I have fitted a ElasticNetCV in Python with three splits:
import numpy as np
from sklearn.linear_model import LinearRegression
#Sample data:
num_samples = 100 # Number of samples
num_features = 1000 # Number of features
X = np.random.rand(num_samples, num_features)
Y = np.random.rand(num_samples)
#Model
l1_ratios = np.arange(0.1, 1.1, 0.1)
tscv=TimeSeriesSplit(max_train_size=None, n_splits=3)

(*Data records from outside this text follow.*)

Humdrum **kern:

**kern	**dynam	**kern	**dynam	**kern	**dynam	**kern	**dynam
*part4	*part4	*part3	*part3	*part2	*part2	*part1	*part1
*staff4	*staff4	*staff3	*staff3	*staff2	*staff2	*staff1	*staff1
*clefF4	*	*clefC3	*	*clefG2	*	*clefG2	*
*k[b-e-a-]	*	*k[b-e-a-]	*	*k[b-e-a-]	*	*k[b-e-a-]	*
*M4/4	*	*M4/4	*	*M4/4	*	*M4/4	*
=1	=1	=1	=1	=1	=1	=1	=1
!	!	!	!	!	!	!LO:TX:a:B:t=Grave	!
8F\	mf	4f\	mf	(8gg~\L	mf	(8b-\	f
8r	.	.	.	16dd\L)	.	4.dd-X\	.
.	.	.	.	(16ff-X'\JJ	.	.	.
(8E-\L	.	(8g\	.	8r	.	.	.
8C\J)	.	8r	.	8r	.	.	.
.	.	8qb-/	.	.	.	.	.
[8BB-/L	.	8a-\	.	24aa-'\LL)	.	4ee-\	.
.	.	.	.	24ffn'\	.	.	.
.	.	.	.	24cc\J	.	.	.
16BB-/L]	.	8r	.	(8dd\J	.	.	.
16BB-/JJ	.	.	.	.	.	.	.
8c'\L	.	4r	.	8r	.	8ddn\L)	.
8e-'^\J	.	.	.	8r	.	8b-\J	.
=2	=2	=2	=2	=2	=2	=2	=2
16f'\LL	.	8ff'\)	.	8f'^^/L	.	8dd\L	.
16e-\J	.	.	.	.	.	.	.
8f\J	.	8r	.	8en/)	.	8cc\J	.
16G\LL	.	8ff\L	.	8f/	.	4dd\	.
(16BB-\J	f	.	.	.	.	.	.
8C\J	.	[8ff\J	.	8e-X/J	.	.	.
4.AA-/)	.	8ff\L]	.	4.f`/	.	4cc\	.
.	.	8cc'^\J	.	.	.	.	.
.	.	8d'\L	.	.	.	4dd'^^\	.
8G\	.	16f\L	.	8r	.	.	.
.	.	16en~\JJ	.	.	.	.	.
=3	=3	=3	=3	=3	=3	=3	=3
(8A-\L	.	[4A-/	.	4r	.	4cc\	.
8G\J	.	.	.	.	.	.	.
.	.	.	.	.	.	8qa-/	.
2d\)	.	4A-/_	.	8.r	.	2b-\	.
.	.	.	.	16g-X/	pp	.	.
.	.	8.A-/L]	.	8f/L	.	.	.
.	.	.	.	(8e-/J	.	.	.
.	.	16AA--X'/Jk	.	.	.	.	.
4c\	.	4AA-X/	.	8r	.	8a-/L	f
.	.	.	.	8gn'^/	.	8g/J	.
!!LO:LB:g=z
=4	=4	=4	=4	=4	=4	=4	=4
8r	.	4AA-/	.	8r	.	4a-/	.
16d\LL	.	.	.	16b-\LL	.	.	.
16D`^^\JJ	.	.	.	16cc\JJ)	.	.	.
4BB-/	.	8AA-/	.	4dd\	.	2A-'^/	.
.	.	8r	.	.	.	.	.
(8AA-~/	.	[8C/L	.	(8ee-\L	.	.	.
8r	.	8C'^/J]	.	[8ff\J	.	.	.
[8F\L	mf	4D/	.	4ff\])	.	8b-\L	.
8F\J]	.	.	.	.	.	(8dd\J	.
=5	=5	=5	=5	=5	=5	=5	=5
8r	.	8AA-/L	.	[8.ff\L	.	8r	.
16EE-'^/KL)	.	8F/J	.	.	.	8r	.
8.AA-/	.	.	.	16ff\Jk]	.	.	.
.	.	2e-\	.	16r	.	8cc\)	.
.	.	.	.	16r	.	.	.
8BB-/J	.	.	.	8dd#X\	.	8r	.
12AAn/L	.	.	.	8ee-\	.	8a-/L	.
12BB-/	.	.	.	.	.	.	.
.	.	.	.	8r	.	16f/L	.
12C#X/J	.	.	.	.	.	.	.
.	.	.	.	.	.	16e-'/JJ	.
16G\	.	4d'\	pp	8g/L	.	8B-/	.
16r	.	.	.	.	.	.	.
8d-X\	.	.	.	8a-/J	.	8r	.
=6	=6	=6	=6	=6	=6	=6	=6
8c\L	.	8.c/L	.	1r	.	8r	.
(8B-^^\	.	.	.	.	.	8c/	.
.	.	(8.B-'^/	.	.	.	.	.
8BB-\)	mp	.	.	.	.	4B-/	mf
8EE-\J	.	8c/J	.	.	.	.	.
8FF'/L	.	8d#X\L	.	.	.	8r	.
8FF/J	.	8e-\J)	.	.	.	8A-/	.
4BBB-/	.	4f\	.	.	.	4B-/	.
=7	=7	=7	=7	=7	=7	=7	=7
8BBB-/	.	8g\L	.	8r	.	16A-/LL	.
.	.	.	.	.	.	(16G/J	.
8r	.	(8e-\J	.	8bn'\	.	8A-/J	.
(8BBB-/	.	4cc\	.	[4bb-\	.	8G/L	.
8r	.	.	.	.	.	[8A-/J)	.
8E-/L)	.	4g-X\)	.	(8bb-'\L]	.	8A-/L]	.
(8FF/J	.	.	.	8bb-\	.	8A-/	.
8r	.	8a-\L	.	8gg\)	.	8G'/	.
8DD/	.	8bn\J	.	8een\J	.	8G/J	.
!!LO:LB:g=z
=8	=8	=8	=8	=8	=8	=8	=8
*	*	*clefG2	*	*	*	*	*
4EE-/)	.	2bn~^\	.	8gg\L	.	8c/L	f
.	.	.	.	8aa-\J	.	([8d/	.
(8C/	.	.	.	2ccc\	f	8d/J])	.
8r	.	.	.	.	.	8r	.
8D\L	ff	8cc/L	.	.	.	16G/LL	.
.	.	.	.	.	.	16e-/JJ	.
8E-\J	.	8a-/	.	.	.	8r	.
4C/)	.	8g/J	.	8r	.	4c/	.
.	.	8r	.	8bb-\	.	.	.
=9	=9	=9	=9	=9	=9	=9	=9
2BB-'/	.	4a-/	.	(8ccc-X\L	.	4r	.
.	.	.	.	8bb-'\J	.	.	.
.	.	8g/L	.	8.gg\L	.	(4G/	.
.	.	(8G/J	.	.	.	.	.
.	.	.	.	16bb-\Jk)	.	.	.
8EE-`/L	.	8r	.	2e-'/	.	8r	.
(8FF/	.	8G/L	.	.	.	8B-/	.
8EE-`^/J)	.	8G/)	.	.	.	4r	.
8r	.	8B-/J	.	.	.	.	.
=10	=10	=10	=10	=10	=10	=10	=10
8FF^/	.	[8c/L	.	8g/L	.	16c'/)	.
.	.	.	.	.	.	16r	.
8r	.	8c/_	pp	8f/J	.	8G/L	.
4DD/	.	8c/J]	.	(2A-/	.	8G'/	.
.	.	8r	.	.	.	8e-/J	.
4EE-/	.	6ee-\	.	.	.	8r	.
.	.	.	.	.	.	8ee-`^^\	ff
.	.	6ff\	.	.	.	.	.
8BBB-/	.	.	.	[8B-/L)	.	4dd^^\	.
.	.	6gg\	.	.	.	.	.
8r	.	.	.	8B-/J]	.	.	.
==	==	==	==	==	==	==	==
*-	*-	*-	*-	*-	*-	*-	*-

regr = ElasticNetCV(cv=tscv.split(X), random_state=42,l1_ratio=l1_ratios)
regr.fit(X,Y)
Now I want to get the whole grid of combinations of hyperparameters with the corresponding MSE as a Data Frame, I tried the following. However, the problem is that the resulting data frame shows the MSE for a combination of hyperparameters which are not shown as the minimum in the ElasticNetCV object which can be obtained by regr.alpha_
and regr.l1_ratio_
:
mse_path = regr.mse_path_
alpha_path = regr.alphas_
# Reshape mse_path to have l1_ratios, n_alphas, cross_validation_step as separate columns
mse_values = mse_path.flatten()
alpha_values = alpha_path.flatten()
l1_values=np.tile(l1_ratios ,int(alpha_values.shape[0]/l1_ratios.shape[0]))
repeated_l1_ratios = np.repeat(l1_ratios, 100)
# mse has dimensions (11, 100, 3)
array_3d = mse
# Flatten the 3D array into a 2D array
# Each sub-array of shape (100, 3) becomes a row in the new 2D array
array_2d = array_3d.reshape(-1, 3)
# Create a DataFrame from the 2D array
df = pd.DataFrame(array_2d, columns=['MSE Split1', 'MSE Split2', 'MSE Split3'])
df['alpha_values'] = alpha_values
df['l1_values'] = repeated_l1_ratios
The following then results in a hyperparameter combination that is not the true one. So when combining the MSEs and the hyperparameter values, something is wrong:
# Calculate the minimum MSE for each row across the three splits
df['Min MSE'] = df[['MSE Split1', 'MSE Split2', 'MSE Split3']].min(axis=1)
# Identify the row with the overall minimum MSE
min_mse_row_index = df['Min MSE'].idxmin()
# Retrieve the row with the minimum MSE
min_mse_row = df.loc[min_mse_row_index]
print("Row with the minimum MSE across all splits:")
print(min_mse_row)
It looks to me like you've got everything right up to defining the dataframe of hyperparameters and their fold-scores.
But the "best" set of hyperparameters is the one that minimizes the MSE averaged over folds (not minimized over folds).